Celine Ng-Chan told the Straits Times newspaper that her son, Aldrin, was born in November without COVID-19, but with coronavirus antibodies.
“The doctor suspected I had transferred COVID-19 antibodies to him during my pregnancy,” Ng-Chan told the newspaper.
In its report, the Straits Times quoted doctors as saying this 31-year-old woman contracted the coronavirus, along with her family after returning from a vacation in Europe.
He developed mild symptoms of COVID-19 and was discharged from the hospital after two and a half weeks of treatment.

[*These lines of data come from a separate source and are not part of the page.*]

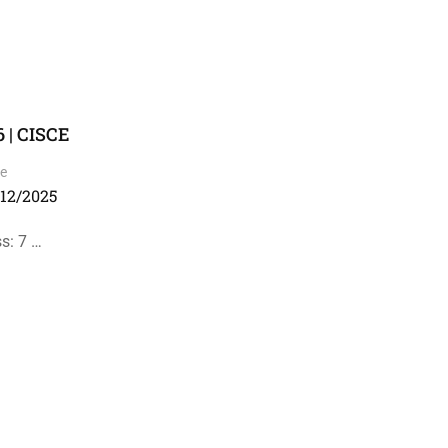
 | CISCE
e
/12/2025
s: 7 …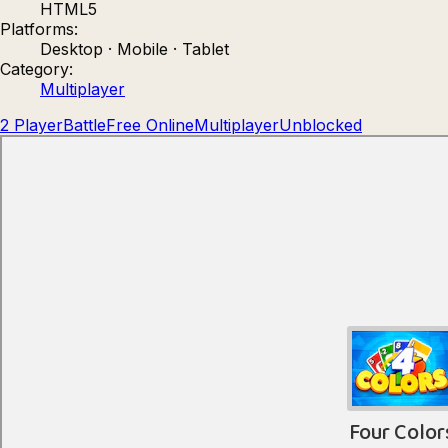
HTML5
Count Masters: Stickman Games
Kour.
Platforms:
Desktop · Mobile · Tablet
Category:
Multiplayer
2 Player
Battle
Free Online
Multiplayer
Unblocked
Rocket Goal
Rally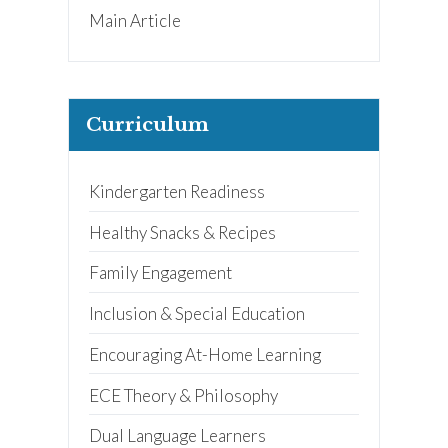
Main Article
Curriculum
Kindergarten Readiness
Healthy Snacks & Recipes
Family Engagement
Inclusion & Special Education
Encouraging At-Home Learning
ECE Theory & Philosophy
Dual Language Learners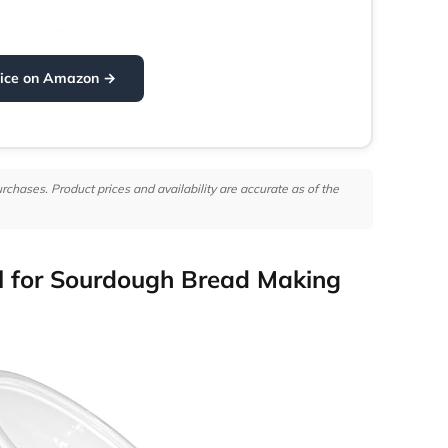
rice on Amazon →
hases. Product prices and availability are accurate as of the
 for Sourdough Bread Making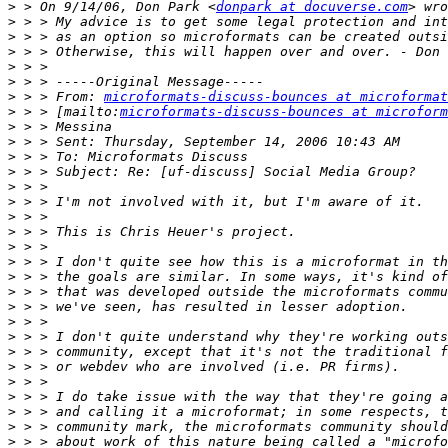
>
 > On 9/14/06, Don Park <
donpark at docuverse.com
>
>
>
>
>
>
 > > From: 
microformats-discuss-bounces at microformat
>
 > > [mailto:
microformats-discuss-bounces at microform
>
>
>
>
>
>
>
>
>
>
>
>
>
>
>
>
>
>
>
>
>
>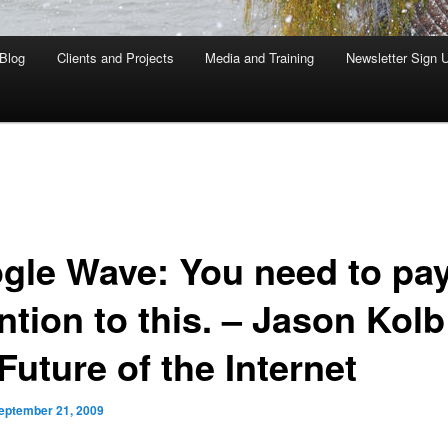
Blog
Clients and Projects
Media and Training
Newsletter Sign 
gle Wave: You need to pa
ntion to this. – Jason Kolb
Future of the Internet
eptember 21, 2009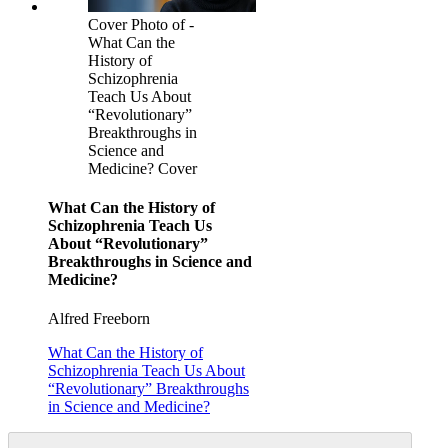
Cover Photo of -
What Can the
History of
Schizophrenia
Teach Us About
“Revolutionary”
Breakthroughs in
Science and
Medicine? Cover
What Can the History of
Schizophrenia Teach Us
About “Revolutionary”
Breakthroughs in Science and
Medicine?
Alfred Freeborn
What Can the History of
Schizophrenia Teach Us About
“Revolutionary” Breakthroughs
in Science and Medicine?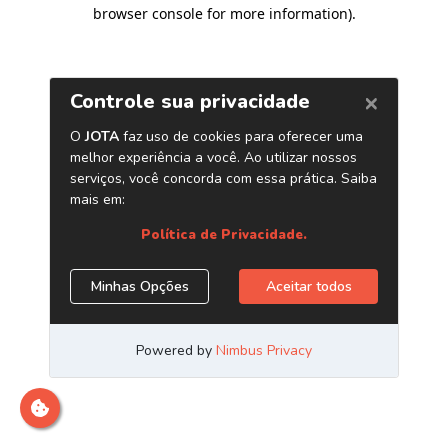
browser console for more information)
.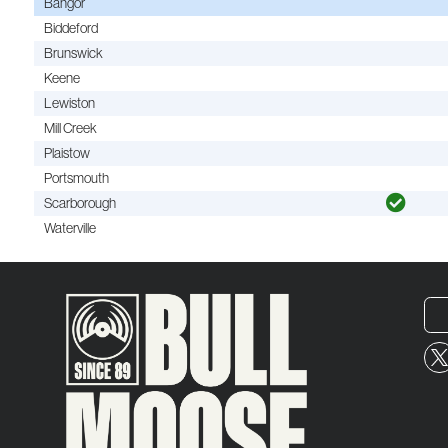
Bangor
Biddeford
Brunswick
Keene
Lewiston
Mill Creek
Plaistow
Portsmouth
Scarborough
Waterville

“My pregnancy and childbirth went smoothly despite being diagnosed with COVID-19 in the first trimester, which is the most unstable stage of pregnancy. I am very blessed to have Aldrin and he was born very healthy,” she said.
Associate Professor Tan Hak Koon of KK Women’s and Children’s Hospital told the Straits Times that “it is not yet known whether the presence of these antibodies in newborns provides a degree of protection against COVID-19 infection, let alone the duration of protection.”
According to the World Health Organization, it is not known whether a pregnant woman with COVID-19 can pass the virus to her fetus or baby during pregnancy or delivery.
Until now, the active virus has not been found in fluid samples around the baby in the womb, as well as in the mother’s milk.
Doctors in China reported detection and reduction of COVID-19 antibodies over time in babies born to women who contracted the coronavirus, according to an article published in October in the journal Emerging Infectious Diseases.